Studi Deteksi Outlier pada Konsumsi Listrik dengan Algoritma Fuzzy C Means (FCM)
Main Article Content
Abstract
Irregular or anomalous electricity consumption patterns, often referred to as outliers, can pose a major challenge to electricity load management and energy distribution network efficiency. Effective outlier detection is essential to ensure system stability and reduce the risk of network disruptions. This study aims to detect outliers in electricity consumption data using the Fuzzy C-Means (FCM) algorithm. FCM is chosen because of its advantages in handling uncertainty and data variation through a fuzzy membership mechanism, which allows data to belong to more than one cluster with a certain degree of membership.

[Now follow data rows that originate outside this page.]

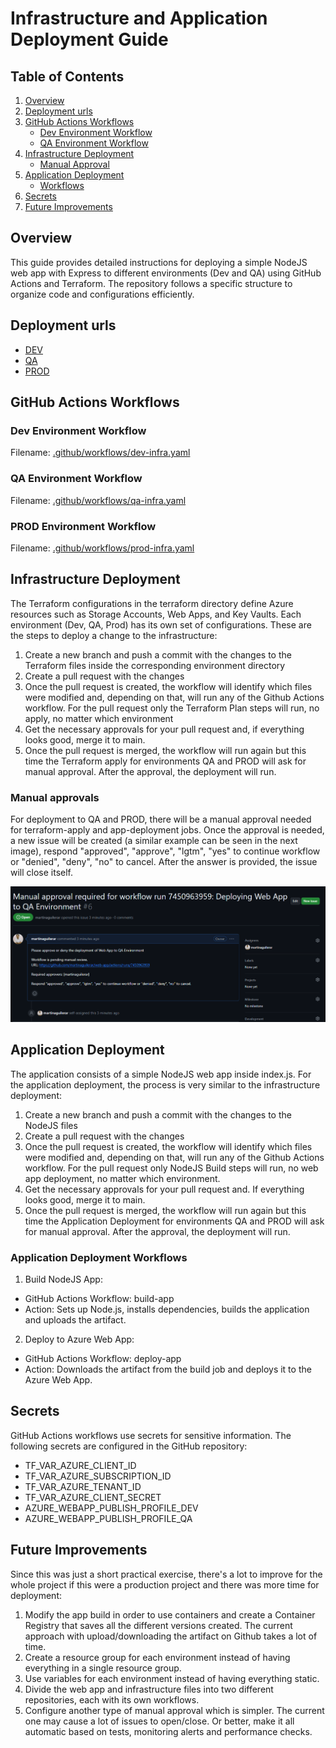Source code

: # Infrastructure and Application Deployment Guide

## Table of Contents
1. [Overview](#overview)
2. [Deployment urls](#deployment-urls)
3. [GitHub Actions Workflows](#github-actions-workflows)
    - [Dev Environment Workflow](#dev-environment-workflow)
    - [QA Environment Workflow](#qa-environment-workflow)
4. [Infrastructure Deployment](#infrastructure-deployment)
    - [Manual Approval](#application-deployment-workflows)
5. [Application Deployment](#application-deployment)
    - [Workflows](#application-deployment-workflows)
6. [Secrets](#secrets)
7. [Future Improvements](#secrets)

## Overview
This guide provides detailed instructions for deploying a simple NodeJS web app with Express to different environments (Dev and QA) using GitHub Actions and Terraform. The repository follows a specific structure to organize code and configurations efficiently.

## Deployment urls
- [DEV](https://mywebapp-maar-dev59c0.azurewebsites.net/)
- [QA](https://mywebapp-maar-qa.azurewebsites.net/)
- [PROD](https://mywebapp-maar-prod.azurewebsites.net/)

## GitHub Actions Workflows

### Dev Environment Workflow
Filename: [.github/workflows/dev-infra.yaml](./.github/workflows/dev-infra.yaml)

### QA Environment Workflow
Filename: [.github/workflows/qa-infra.yaml](./.github/workflows/qa-infra.yaml)

### PROD Environment Workflow
Filename: [.github/workflows/prod-infra.yaml](./.github/workflows/prod-infra.yaml)

## Infrastructure Deployment
The Terraform configurations in the terraform directory define Azure resources such as Storage Accounts, Web Apps, and Key Vaults. Each environment (Dev, QA, Prod) has its own set of configurations. These are the steps to deploy a change to the infrastructure:
1. Create a new branch and push a commit with the changes to the Terraform files inside the corresponding environment directory
2. Create a pull request with the changes
3. Once the pull request is created, the workflow will identify which files were modified and, depending on that, will run any of the Github Actions workflow. For the pull request only the Terraform Plan steps will run, no apply, no matter which environment
4. Get the necessary approvals for your pull request and, if everything looks good, merge it to main.
5. Once the pull request is merged, the workflow will run again but this time the Terraform apply for environments QA and PROD will ask for manual approval. After the approval, the deployment will run.

### Manual approvals
For deployment to QA and PROD, there will be a manual approval needed for terraform-apply and app-deployment jobs. Once the approval is needed, a new issue will be created (a similar example can be seen in the next image), respond "approved", "approve", "lgtm", "yes" to continue workflow or "denied", "deny", "no" to cancel. After the answer is provided, the issue will close itself.

![Alt text](./src/approval.png)

## Application Deployment
The application consists of a simple NodeJS web app inside index.js. For the application deployment, the process is very similar to the infrastructure deployment:

1. Create a new branch and push a commit with the changes to the NodeJS files
2. Create a pull request with the changes
3. Once the pull request is created, the workflow will identify which files were modified and, depending on that, will run any of the Github Actions workflow. For the pull request only NodeJS Build steps will run, no web app deployment, no matter which environment.
4. Get the necessary approvals for your pull request and. If everything looks good, merge it to main.
5. Once the pull request is merged, the workflow will run again but this time the Application Deployment for environments QA and PROD will ask for manual approval. After the approval, the deployment will run.

### Application Deployment Workflows
1. Build NodeJS App:
- GitHub Actions Workflow: build-app
- Action: Sets up Node.js, installs dependencies, builds the application and uploads the artifact.

2. Deploy to Azure Web App:
- GitHub Actions Workflow: deploy-app
- Action: Downloads the artifact from the build job and deploys it to the Azure Web App.

## Secrets
GitHub Actions workflows use secrets for sensitive information. The following secrets are configured in the GitHub repository:

- TF_VAR_AZURE_CLIENT_ID
- TF_VAR_AZURE_SUBSCRIPTION_ID
- TF_VAR_AZURE_TENANT_ID
- TF_VAR_AZURE_CLIENT_SECRET
- AZURE_WEBAPP_PUBLISH_PROFILE_DEV
- AZURE_WEBAPP_PUBLISH_PROFILE_QA

## Future Improvements
Since this was just a short practical exercise, there's a lot to improve for the whole project if this were a production project and there was more time for deployment:

1. Modify the app build in order to use containers and create a Container Registry that saves all the different versions created. The current approach with upload/downloading the artifact on Github takes a lot of time.
2. Create a resource group for each environment instead of having everything in a single resource group.
3. Use variables for each environment instead of having everything static.
4. Divide the web app and infrastructure files into two different repositories, each with its own workflows.
5. Configure another type of manual approval which is simpler. The current one may cause a lot of issues to open/close. Or better, make it all automatic based on tests, monitoring alerts and performance checks.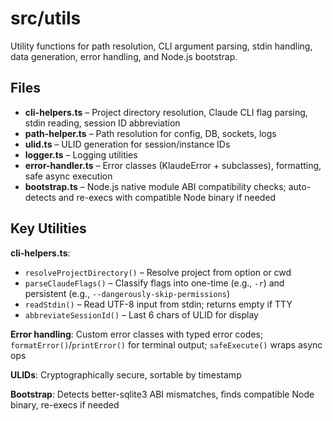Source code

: # src/utils

Utility functions for path resolution, CLI argument parsing, stdin handling, data generation, error handling, and Node.js bootstrap.

## Files

- **cli-helpers.ts** – Project directory resolution, Claude CLI flag parsing, stdin reading, session ID abbreviation
- **path-helper.ts** – Path resolution for config, DB, sockets, logs
- **ulid.ts** – ULID generation for session/instance IDs
- **logger.ts** – Logging utilities
- **error-handler.ts** – Error classes (KlaudeError + subclasses), formatting, safe async execution
- **bootstrap.ts** – Node.js native module ABI compatibility checks; auto-detects and re-execs with compatible Node binary if needed

## Key Utilities

**cli-helpers.ts**:
- `resolveProjectDirectory()` – Resolve project from option or cwd
- `parseClaudeFlags()` – Classify flags into one-time (e.g., `-r`) and persistent (e.g., `--dangerously-skip-permissions`)
- `readStdin()` – Read UTF-8 input from stdin; returns empty if TTY
- `abbreviateSessionId()` – Last 6 chars of ULID for display

**Error handling**: Custom error classes with typed error codes; `formatError()`/`printError()` for terminal output; `safeExecute()` wraps async ops

**ULIDs**: Cryptographically secure, sortable by timestamp

**Bootstrap**: Detects better-sqlite3 ABI mismatches, finds compatible Node binary, re-execs if needed
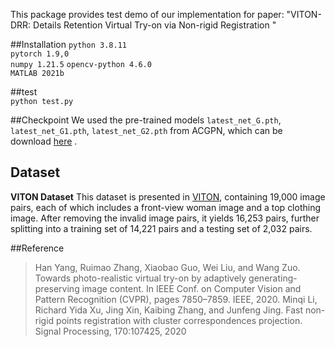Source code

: This package provides  test demo of our implementation for paper:
"VITON-DRR: Details Retention Virtual Try-on via Non-rigid Registration "    

##Installation
`python 3.8.11`  
`pytorch 1.9,0`  
`numpy 1.21.5`
`opencv-python 4.6.0`  
`MATLAB 2021b`  


##test     
`python test.py`  

##Checkpoint 
We used the pre-trained models `latest_net_G.pth`, `latest_net_G1.pth`, `latest_net_G2.pth` from ACGPN, which can be download [here](https://drive.google.com/file/d/1UWT6esQIU_d4tUm8cjxDKMhB8joQbrFx/view?usp=sharing) .

## Dataset
**VITON Dataset** This dataset is presented in [VITON](https://github.com/xthan/VITON), containing 19,000 image pairs, each of which includes a front-view woman image and a top clothing image. After removing the invalid image pairs, it yields 16,253 pairs, further splitting into a training set of 14,221 pairs and a testing set of 2,032 pairs.

##Reference
> Han Yang, Ruimao Zhang, Xiaobao Guo, Wei Liu, and Wang
Zuo. Towards photo-realistic virtual try-on by adaptively generating-preserving image content. In IEEE Conf. on Computer Vision and Pattern Recognition (CVPR), pages 7850–7859. IEEE, 2020.
> Minqi Li, Richard Yida Xu, Jing Xin, Kaibing Zhang, and Junfeng Jing. Fast non-rigid points registration with cluster correspondences projection. Signal Processing, 170:107425, 2020
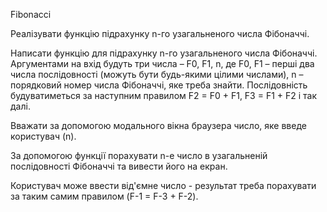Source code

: Fibonacci

Реалізувати функцію підрахунку n-го узагальненого числа Фібоначчі.

Написати функцію для підрахунку n-го узагальненого числа Фібоначчі. Аргументами на вхід будуть три числа – F0, F1, n, де F0, F1 – перші два числа послідовності (можуть бути будь-якими цілими числами), n – порядковий номер числа Фібоначчі, яке треба знайти. Послідовність будуватиметься за наступним правилом F2 = F0 + F1, F3 = F1 + F2 і так далі.

Вважати за допомогою модального вікна браузера число, яке введе користувач (n).

За допомогою функції порахувати n-е число в узагальненій послідовності Фібоначчі та вивести його на екран.

Користувач може ввести від'ємне число - результат треба порахувати за таким самим правилом (F-1 = F-3 + F-2).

In this study, electricity consumption data from various types of consumers (social, industrial, business, public and household) were collected and pre-processed for later analysis using FCM. Outliers were identified based on low membership values in the formed clusters. The results showed that the FCM method was able to detect outliers effectively, especially in situations where electricity consumption variations were not binary, but continuous and dynamic. The FCM algorithm is reliable in detecting outliers in electricity consumption data, which can be measured from the results of the cluster evaluation with an partition coefficient index of 0.33. This study provides recommendations for further use of FCM in more complex electrical load profile analysis scenarios.